Shares in Rambus, a US memory chip designer, rose nearly 20 per cent on Thursday after it released emails in support of its antitrust litigation against chip manufacturers Samsung and Hynix of Korea and Micron of the US.
But Micron responded that the emails collected during a Department of Justice price-fixing investigation were unrelated to the San Francisco lawsuit where Rambus accuses the three of trying to exclude it from the memory market. The emails made available by Rambus were the result of its successful court action to get evidence unsealed to help its case.
One email sent in June 2001 by Linda Turner, an international sales vice president for Micron at the time, comments on Hynix lowering its prices for DDR (Double Data Rate) memory.

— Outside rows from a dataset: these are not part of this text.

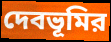
দেবভূমিরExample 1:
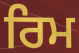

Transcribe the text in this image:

ਰਿਮ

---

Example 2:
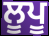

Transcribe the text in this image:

ਲੂਪੂ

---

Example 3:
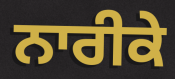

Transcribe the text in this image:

ਨਾਰੀਕੇ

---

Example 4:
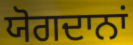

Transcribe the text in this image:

ਯੋਗਦਾਨਾਂ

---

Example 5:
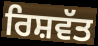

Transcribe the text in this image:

ਰਿਸ਼ਵੱਤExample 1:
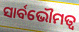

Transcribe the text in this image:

ସାର୍ବଭୌମତ୍ଵ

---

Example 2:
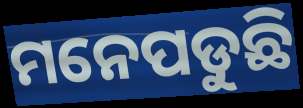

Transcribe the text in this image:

ମନେପଡୁଛି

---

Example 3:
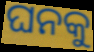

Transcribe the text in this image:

ଘନକୁ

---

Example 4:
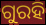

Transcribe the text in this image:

ଗୁରହି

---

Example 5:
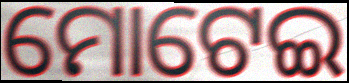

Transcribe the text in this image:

ମୋଟେଇ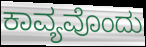
ಕಾವ್ಯವೊಂದು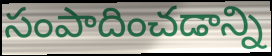
సంపాదించడాన్నిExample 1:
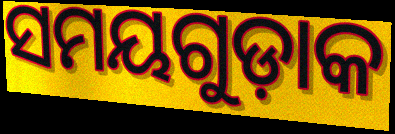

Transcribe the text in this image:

ସମୟଗୁଡ଼ାକ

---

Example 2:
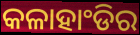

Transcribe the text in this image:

କଳାହାଂଡିର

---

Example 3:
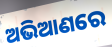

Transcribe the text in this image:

“No problem!” she writes. “We want DDR to explode in the marketplace so have actually been requesting Infineon, Samsung and Hynix to lower their DDR pricing to help it become a standard and drive Rambus away completely.”
Other Micron emails suggest the company’s salesforce is concerned at pricing of DDR, with major PC manufacturers Dell and Compaq seeming to prefer RDRAM (Rambus Dynamic Random Access Memory) chips designed by Rambus.
Daniel Francisco, spokesman for Micron, said yesterday: “Rambus has attempted to bootstrap the DoJ price-fixing investigation into a supposed boycott of Rambus Dram.”
“Rambus Dram was a failure in the marketplace because it was too costly and any performance differentials were not sufficient to justify the inherent cost differences.”
Rambus shares closed 18.5 per cent higher at $28.75 on the news.
Meanwhile, the Semiconductor Industry Association reported on Thursday that worldwide sales of semiconductors grew 8.1 per cent year-on-year to total $19.6bn in April. Sales of D-Ram chips grew by 3.7 per cent from March’s total and were up 7.7 per cent on a year earlier.